Chaperonin cpn60 from Escherichia coli protects the mitochondrial enzyme rhodanese against heat inactivation and supports folding at elevated temperatures.

The chaperonin protein cpn60 from Escherichia coli protects the monomeric, mitochondrial enzyme rhodanese (thiosulfate:cyanide sulfurtransferase, EC 2.8.1.1) against heat inactivation. The thermal inactivation of rhodanese was studied for four different states of the enzyme: native, refolded, bound to cpn60 in the form of a binary complex formed from unfolded rhodanese, and a thermally perturbed state. Thermal stabilization is observed in a range of temperatures from 25 to 48 degrees C. Rhodanese that had been inactivated by incubation at 48 degrees C, in the presence of cpn60 can be reactivated at 25 degrees C, upon addition of cpn10, K+, and MgATP. A recovery of about 80% was achieved after 1 h of the addition of those components.
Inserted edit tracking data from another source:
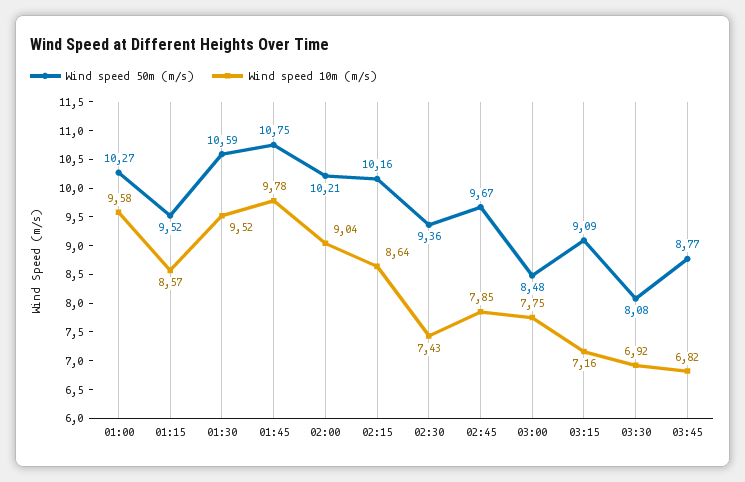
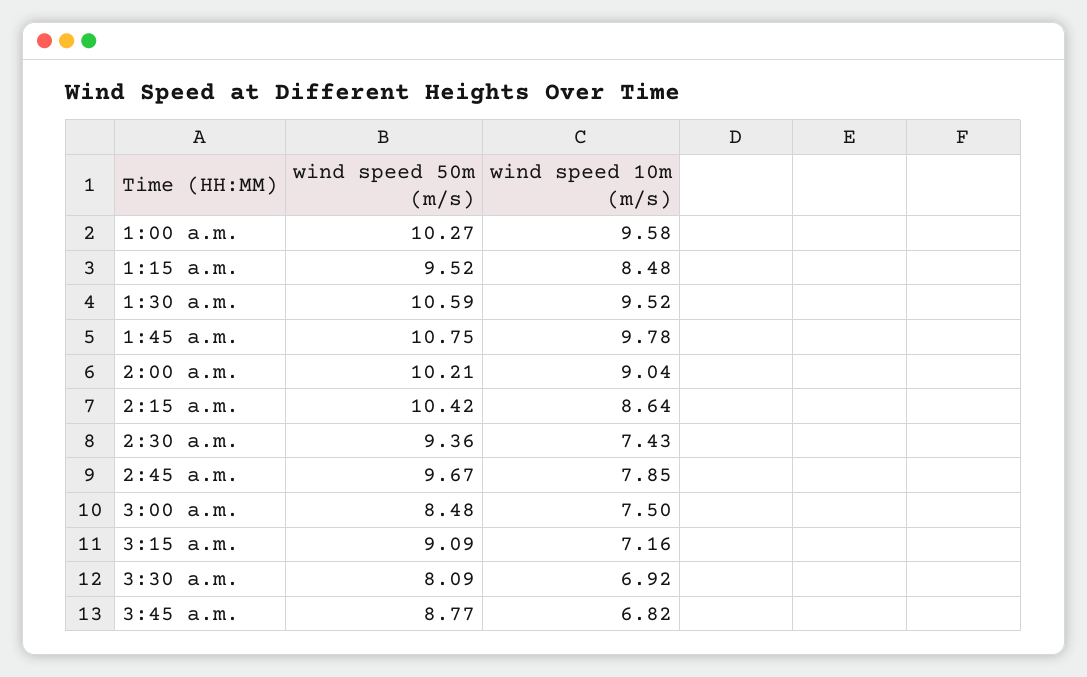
  {
    "Wind speed 50m (m/s)": {
      "01:00": 10.27,
      "01:15": 9.52,
      "01:30": 10.59,
      "01:45": 10.75,
      "02:00": 10.21,
-     "02:15": 10.16,
+     "02:15": 10.42,
      "02:30": 9.36,
      "02:45": 9.67,
      "03:00": 8.48,
      "03:15": 9.09,
-     "03:30": 8.08,
+     "03:30": 8.09,
      "03:45": 8.77
    },
    "Wind speed 10m (m/s)": {
      "01:00": 9.58,
-     "01:15": 8.57,
+     "01:15": 8.48,
      "01:30": 9.52,
      "01:45": 9.78,
      "02:00": 9.04,
      "02:15": 8.64,
      "02:30": 7.43,
      "02:45": 7.85,
-     "03:00": 7.75,
+     "03:00": 7.5,
      "03:15": 7.16,
      "03:30": 6.92,
      "03:45": 6.82
    }
  }

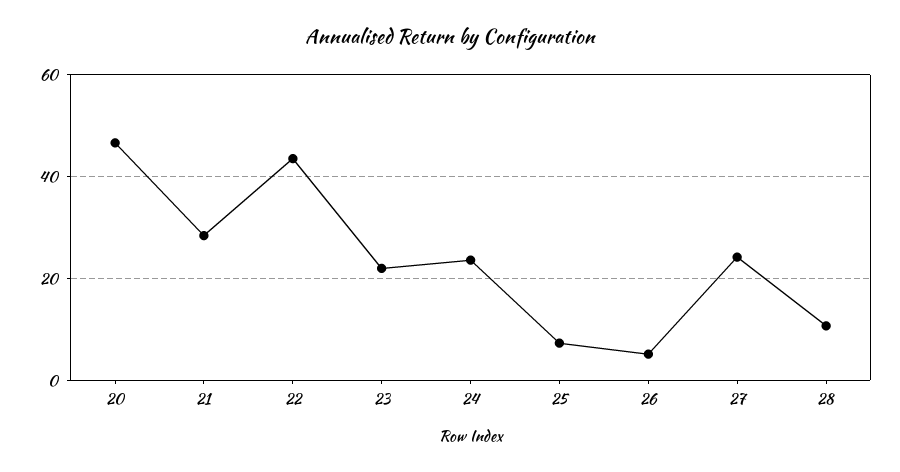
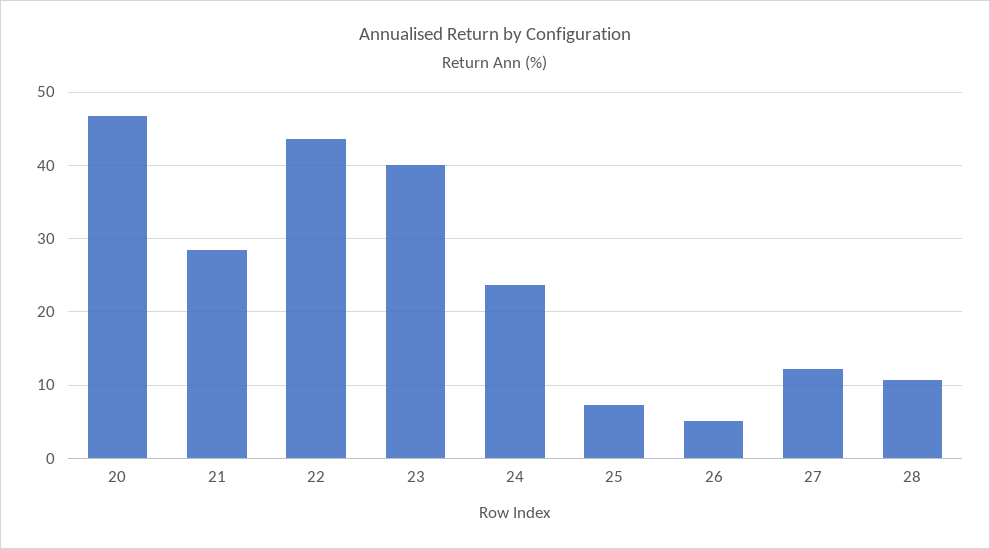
  {
    "20": 47,
    "21": 28,
    "22": 44,
-   "23": 22,
+   "23": 40,
    "24": 24,
    "25": 7,
    "26": 5,
-   "27": 24,
+   "27": 12,
    "28": 11
  }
Thus, the enzyme is protected against heat inactivation and kept in a reactivable form if inactivation is attempted using the binary complex formed between rhodanese folding intermediate(s) and cpn60. The chaperonin-assisted refolding of urea-denatured rhodanese is dependent on the temperature of the refolding reaction. However, optimal chaperonin assisted refolding of rhodanese observed at 25 degrees C, which is achieved upon addition of cpn10 and ATP to the cpn60-rhodanese complex, is independent of the temperature of preincubation of the complex, that was formed previously at low temperature. The results are in agreement with a model in which the chaperonin cpn60 interacts with partly folded intermediates by forming a binary complex which is stable to elevated temperatures. In addition, it appears that native rhodanese can be thermally perturbed to produce a state different from that achieved by denaturation that can interact with cpn60.